In the US, the newly formed Digital Assets Subcommittee of the House of Representatives met on Wednesday to hear financial experts and crypto celebrities discuss the regulation. On the other hand, MiCA regulation is on the agenda in the EU. Here are the details…
MiCA voting begins
European lawmakers are expected today to vote on the Crypto Asset Markets Act (MiCA), which will potentially usher in a new era of crypto regulation. Officials have discussed the finer points of the bill, openly expressing their support for a licensing regime, especially for crypto-asset service providers. The funds transfer provision attracted particular attention. It aims to support the monitoring of suspicious crypto-asset activities (money laundering and terrorist financing) across the European Union.
Transfers in excess of 1,000 euros ($1,097) from an unregulated or self-custody platform are expected to be restricted. If EU parliamentarians vote on the landmark bill, MiCA; It will introduce regulatory provisions for cryptoassets, consumer protections, and even environmental measures. Voting is expected today. As Cryptokoin.com reported, while a vote was originally planned to be held in February, the bill was postponed until April to allow additional preparation time for industry-related companies. First introduced in 2020, the bill is expected to enter into force 12 to 18 months after it has been added to the EU register.
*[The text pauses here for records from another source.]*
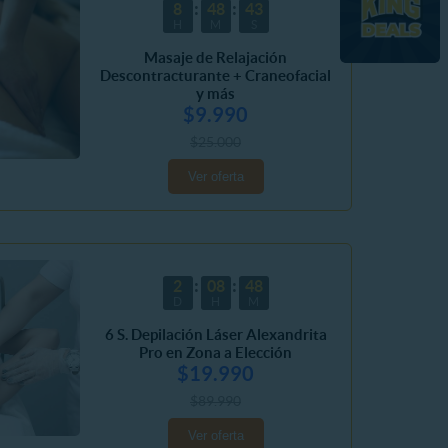
8
48
41
H
M
S
Masaje de Relajación
Descontracturante + Craneofacial
y más
$9.990
$25.000
Ver oferta
2
08
48
D
H
M
6 S. Depilación Láser Alexandrita
Pro en Zona a Elección
$19.990
$89.990
Ver oferta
In addition to a licensing regime, MiCA aims to establish a system that allows stablecoin issuers to hold sufficient reserves to support redemptions. While the regulation is seen by some as a way to limit the development potential of crypto, others still believe it can provide a model for competing jurisdictions, including the United States.
Cryptocurrencies are in the focus of regulators
On the other hand, cryptocurrencies were also on the agenda in the USA. The session titled “Understanding the Role of Stablecoins in Payments and the Need for Regulation” started with the speeches of Committee Chairman French Hill. During the session, Hill noted that the ongoing conflict between the US Securities and Exchange Commission (SEC) and the US Commodity Futures Trading Commission (CFTC) is unproductive. The representatives noted that conflicting views between the two regulators over whether stablecoins should be classified as investment contracts or as commodities has led to uncertainty over asset classifications.
The hearing came a day after the House Financial Services Committee met with SEC Chairman Gary Gensler. During the hearing, Gensler hinted that recent bank failures were linked to the crypto industry. But New York Department of Financial Services Superintendent Adrienne A. Harris disagreed with the idea at yesterday’s hearing, specifically in response to a question from California Representative Maxine Waters about the role of cryptocurrency in the banking crises.
Harris stated that the notion that Signature Bank’s failure is linked to crypto is false. According to Harris, the bank’s deposits came from a wide variety of depositors, and the failure was not due to cryptocurrency. He noted that the predominant portion of the bank’s deposit base comes from non-crypto industries, with only 20 percent being crypto-related. Committee members agreed that stablecoin regulation should be implemented quickly. However, there are bipartisan disagreements over which legislation should move forward.